Q46 of 48 · Cypress
How do you set quality bars and metrics for an automation team owning Cypress?
Short answer
Short answer: Track flake rate (target <1%), CI duration (target <30 min), escape rate (production bugs not caught), and coverage of top user journeys (target 100%). Publish weekly. Set explicit owners for each bar; flake quarantine is a 7-day SLA. The bars must be visible to the broader engineering team, not just QA.
Detail
Without explicit bars, an automation team drifts into "we run tests" with no measure of success. Explicit, published bars create accountability and a shared definition of "the suite is healthy."
The four bars I'd set as a Cypress lead:
1. Flake rate. % of test runs where a test fails on first attempt and passes on retry. Target: <1%. Compute weekly per spec; spec exceeding 1% goes into quarantine within 7 days. Cypress Cloud surfaces this; without it, parse JUnit retries.
2. CI duration. Wall time of the slowest shard from PR open to all-shards-green. Target: <30 minutes for the full suite (lower if smoke-only). Track p50, p95. Regression triggers a sprint goal to investigate.
3. Escape rate. Production bugs that should have been caught by automation, divided by total prod bugs. Target: <10%. Each escape gets a "missing test" ticket; closing the ticket adds the test that would have caught it.
4. Top-journey coverage. % of the team's defined critical user journeys (typically 10-15) that have working automated coverage. Target: 100%. Drift down triggers a fix, not new feature work.
Process around the bars:
- Weekly health report. A short Slack post or dashboard with the four numbers, trend arrows, and any quarantined tests. Visible to the whole eng org.
- Flake quarantine SLA. When a test is quarantined, it has a named owner and a 7-day deadline. Past 7 days, the owner is paged or the test is deleted. No stale quarantine.
- PR gate definitions. Smoke must pass on every PR; full regression must pass on PR-to-main. Skipping a test (e.g.,
it.skip) requires PR approval from a lead. - Quarterly retrospectives. Bars reviewed quarterly.

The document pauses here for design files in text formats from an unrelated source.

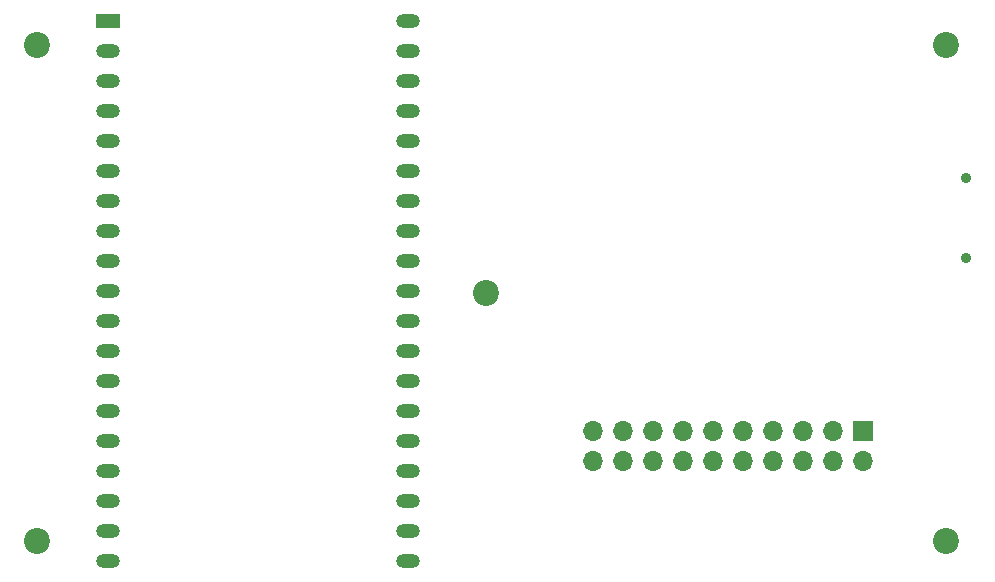
<source format=gbr>
%TF.GenerationSoftware,KiCad,Pcbnew,(7.0.0)*%
%TF.CreationDate,2023-03-05T18:48:16+00:00*%
%TF.ProjectId,ADS131M08 ESP32,41445331-3331-44d3-9038-204553503332,rev?*%
%TF.SameCoordinates,Original*%
%TF.FileFunction,Soldermask,Bot*%
%TF.FilePolarity,Negative*%
%FSLAX46Y46*%
G04 Gerber Fmt 4.6, Leading zero omitted, Abs format (unit mm)*
G04 Created by KiCad (PCBNEW (7.0.0)) date 2023-03-05 18:48:16*
%MOMM*%
%LPD*%
G01*
G04 APERTURE LIST*
%ADD10C,2.200000*%
%ADD11R,1.700000X1.700000*%
%ADD12O,1.700000X1.700000*%
%ADD13R,2.000000X1.200000*%
%ADD14O,2.000000X1.200000*%
%ADD15C,0.900000*%
G04 APERTURE END LIST*
D10*
%TO.C,H5*%
X157000000Y-75000000D03*
%TD*%
%TO.C,H2*%
X119000000Y-96000000D03*
%TD*%
%TO.C,H1*%
X119000000Y-54000000D03*
%TD*%
D11*
%TO.C,J2*%
X188924999Y-86689999D03*
D12*
X188924999Y-89229999D03*
X186384999Y-86689999D03*
X186384999Y-89229999D03*
X183844999Y-86689999D03*
X183844999Y-89229999D03*
X181304999Y-86689999D03*
X181304999Y-89229999D03*
X178764999Y-86689999D03*
X178764999Y-89229999D03*
X176224999Y-86689999D03*
X176224999Y-89229999D03*
X173684999Y-86689999D03*
X173684999Y-89229999D03*
X171144999Y-86689999D03*
X171144999Y-89229999D03*
X168604999Y-86689999D03*
X168604999Y-89229999D03*
X166064999Y-86689999D03*
X166064999Y-89229999D03*
%TD*%
D13*
%TO.C,U2*%
X124999999Y-51999999D03*
D14*
X124999999Y-54539999D03*
X124999999Y-57079999D03*
X124999999Y-59619999D03*
X124999999Y-62159999D03*
X124999999Y-64699999D03*
X124999999Y-67239999D03*
X124999999Y-69779999D03*
X124999999Y-72319999D03*
X124999999Y-74859999D03*
X124999999Y-77399999D03*
X124999999Y-79939999D03*
X124999999Y-82479999D03*
X124999999Y-85019999D03*
X124999999Y-87559999D03*
X124999999Y-90099999D03*
X124999999Y-92639999D03*
X124999999Y-95179999D03*
X124999999Y-97719999D03*
X150396319Y-97717279D03*
X150396319Y-95177279D03*
X150399999Y-92639999D03*
X150399999Y-90099999D03*
X150399999Y-87559999D03*
X150399999Y-85019999D03*
X150399999Y-82479999D03*
X150399999Y-79939999D03*
X150399999Y-77399999D03*
X150399999Y-74859999D03*
X150399999Y-72319999D03*
X150399999Y-69779999D03*
X150399999Y-67239999D03*
X150399999Y-64699999D03*
X150399999Y-62159999D03*
X150399999Y-59619999D03*
X150399999Y-57079999D03*
X150399999Y-54539999D03*
X150399999Y-51999999D03*
%TD*%
D10*
%TO.C,H3*%
X196000000Y-54000000D03*
%TD*%
D15*
%TO.C,SW1*%
X197700000Y-72100000D03*
X197700000Y-65300000D03*
%TD*%
D10*
%TO.C,H4*%
X196000000Y-96000000D03*
%TD*%
M02*

</source>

Numbers that aren't improving get explicit attention; numbers comfortably hit get tightened.
Cultural points:
- Publish failure modes, not just success. "We had 3 escapes last quarter; here's what we added" builds credibility.
- Reward fixing flakes, not just shipping tests. A test that catches no bugs but never flakes is healthier than one that catches everything but fails 5% of the time.
- Make automation cost visible. "This regression suite costs £X/month in CI minutes; here's the value it produces" justifies investment to leadership.
The lead trap to avoid: setting too many metrics. Four numbers everyone knows beats twenty numbers nobody looks at.